Have you downloaded these programs before? Download them again, as many are
revised frequently, to keep up with the current level of malware being attempted
constantly - get the absolutely most current version of each product listed.
They're all free - and most pretty small, so they download quickly enough.
First, download LSP-Fix and WinsockXPFIx from <
http://www.cexx.org/lspfix.htm>,
and CWShredder from <
http://www.majorgeeks.com/download4086.html>. All are
free.
Next, close all Internet Explorer and Outlook windows, then run CWShredder.
Have it fix all variants.
Now check for, and remove, spyware. Get HijackThis
<
http://www.majorgeeks.com/download.php?det=3155> and Spybot S&D
<
http://www.safer-networking.org/index.php?page=download>. Both free.

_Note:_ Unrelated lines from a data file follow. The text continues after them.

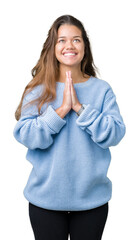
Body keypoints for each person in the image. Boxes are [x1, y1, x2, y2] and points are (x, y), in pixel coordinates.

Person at [13, 14, 126, 240]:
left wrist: (80, 109)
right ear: (52, 46)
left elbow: (115, 133)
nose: (69, 46)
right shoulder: (37, 89)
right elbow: (26, 135)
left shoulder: (102, 89)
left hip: (91, 202)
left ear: (84, 46)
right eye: (61, 40)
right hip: (44, 201)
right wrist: (62, 110)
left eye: (76, 39)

1) Install and run Spybot. First update it ("Search for updates"), then run a
scan ("Check for problems"). Trust Spybot, and make all recommended deletions.
2) Install and run HijackThis. Do NOT make any changes immediately. Save the
HJT Log. <
http://forums.spywareinfo.com/index.php?showtopic=227>
3) Have your HJT log interpreted by experts at one or more of the following
forums (and post it, or a link to your forum post, here):
<
http://forums.net-integration.net/>
<
http://forums.spywareinfo.com/>
<
http://forums.tomcoyote.org/>
<
http://www.wilderssecurity.com/>
If removal of any spyware affects your ability to access the internet (some
spyware builds itself into the network software, and its removal may damage your
network), run LSP-Fix and / or WinsockXPFIx.
Cheers,
Chuck
Paranoia comes from experience - and is not necessarily a bad thing.